New York: Holiday shopping reports released on Thursday underscored anew the challenges US retailers face in the Amazon era — even if consumers are willing to open their wallets to spend.
The updates were a mixed bag overall, with several retailers reporting small or moderate increases in comparable store sales during the critical November-December period.
But a report from Macy's aroused the most angst on Wall Street, after the chain slashed its profit forecast even as it signaled a modest increase in sales.
Shares in Macy's plunged almost 20 per cent, while nearly every major retailer was pulled down as well.
That included companies like Target that reported higher holiday sales and confirmed — but did not raise — profit forecasts.
The results were an ugly finale to a holiday shopping season that opened with high expectations owing to robust consumer confidence amid a strong employment market, relatively low gasoline prices and a boost from tax cuts.
Mastercard SpendingPulse in December estimated holiday sales growth of around 5.1 per cent to more than $850 billion, the strongest jump in the last six years.
By that estimate, the 2018 holiday shopping season was a strong one — just not for retailers.
"It was a good season. Consumers had more money to spend. They spent it," said retail industry consultant Dana Telsey.
"But the cost of doing business is getting higher."
Traditional brick-and-mortar retailers have invested in heavily beefing up their online platforms and offering incentives to lure buyers, such as free shipping during the peak holiday season.
At the same time, these companies also have spent heavily to improve the in-store experience, hiring consultants to help beautify the surroundings and in many cases employing more workers during the peak festive season.

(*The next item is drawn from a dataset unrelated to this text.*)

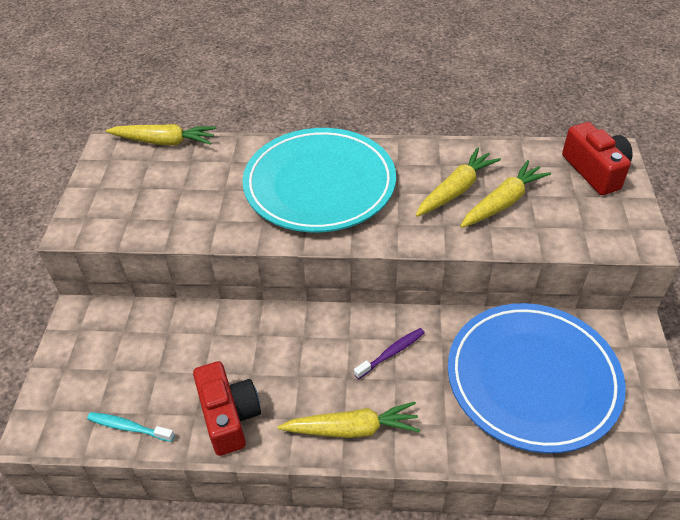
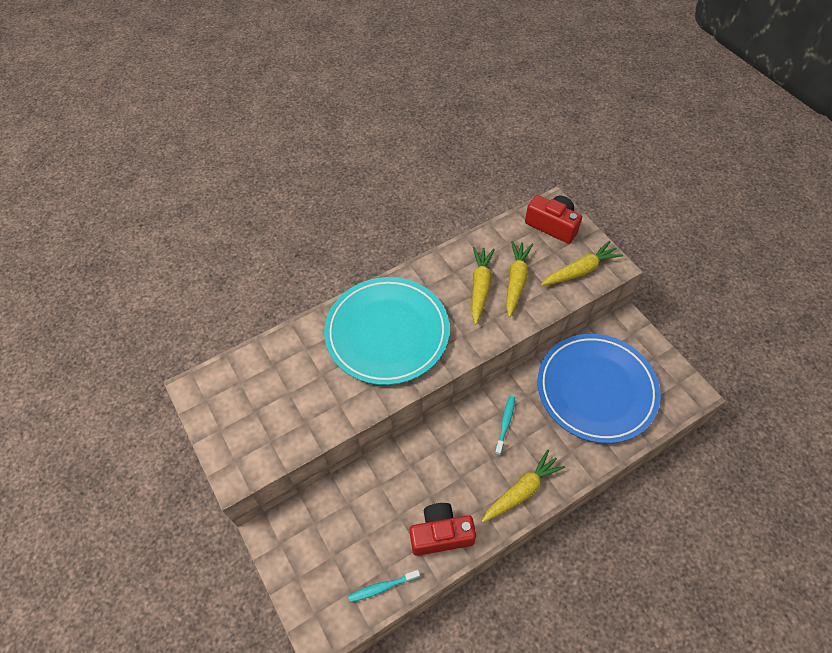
camera: 35 degrees left, 10 degrees up
(164, 142) = (236, 360): yellow carrot -> yellow carrot (580, 270)
(229, 416) = (441, 534): red camera -> red camera turned 45 degrees counterclockwise
(391, 353) = (505, 424): purple toothbrush -> turquoise toothbrush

The latest results suggested retailers still have not found a winning recipe for the transition to the e-commerce era.
"We know expenses are always a problem as more and more stuff moves online because people simply will not pay for you shipping it to them," said retail industry consultant Jan Rogers Kniffen.
"They want it to be the same price in the store in my door. That's just the way it is."
Experts say the retail industry is still undergoing an existential shakeout.
Companies like Macy's, JC Penney and Gap have shuttered stores in recent years, while Toys "R" Us went out of business — a fate that could soon befall iconic American retailer Sears.
Wall Street seeing red
Macy's shares tumbled 18.7 per cent after it reported an increase of 1.1 per cent in comparable sales, but lowered its annual earnings forecast to a range of $3.95 to $4.00 a share from $4.10 to $4.30.
Sales were dented by a fire in a distribution center in West Virginia and a pre-Christmas "earn and redeem" promotional event that was unsuccessful, Macy's said.
"The holiday season began strong," Macy's Chief Executive Jeff Gennette said, "but weakened in the mid-December period and did not return to expected patterns until the week of Christmas."
Target said comparable sales grew 5.7 per cent over the holiday, while Kohl's put sales growth at 1.2 per cent. L Brands, the parent of Victoria's Secret, reported flat comparable sales for the five weeks ending January 5.
Bookseller Barnes & Noble estimated sales growth at 1.3 per cent over the two-month period, adding that its earnings guidance "may be reduced by as much as 10 per cent" due to increased advertising and promotional costs.
Analysts said the declines were exacerbated by expectations that earnings growth will be tough in 2019 after a strong 2018 following the US tax cut enacted in late 2017.
An exception was Bed Bath & Beyond, which surged 13.5 per cent after it projected flat earnings in 2019 instead of the decline that had been previously seen. The company expects investments in store beautification, e-commerce software upgrades and other ventures to pay off more.
The company raised its threshold for offering free shipping to $39 from $29 and required a threshold for delivery of $19 over the Thanksgiving weekend instead of nothing.
"You'll have certain customers perhaps not buy due to the higher threshold and perhaps other customers add something to the cart," said Chief Executive Steven Temares.
"It does have some impact on sales, but it's difficult to quantify."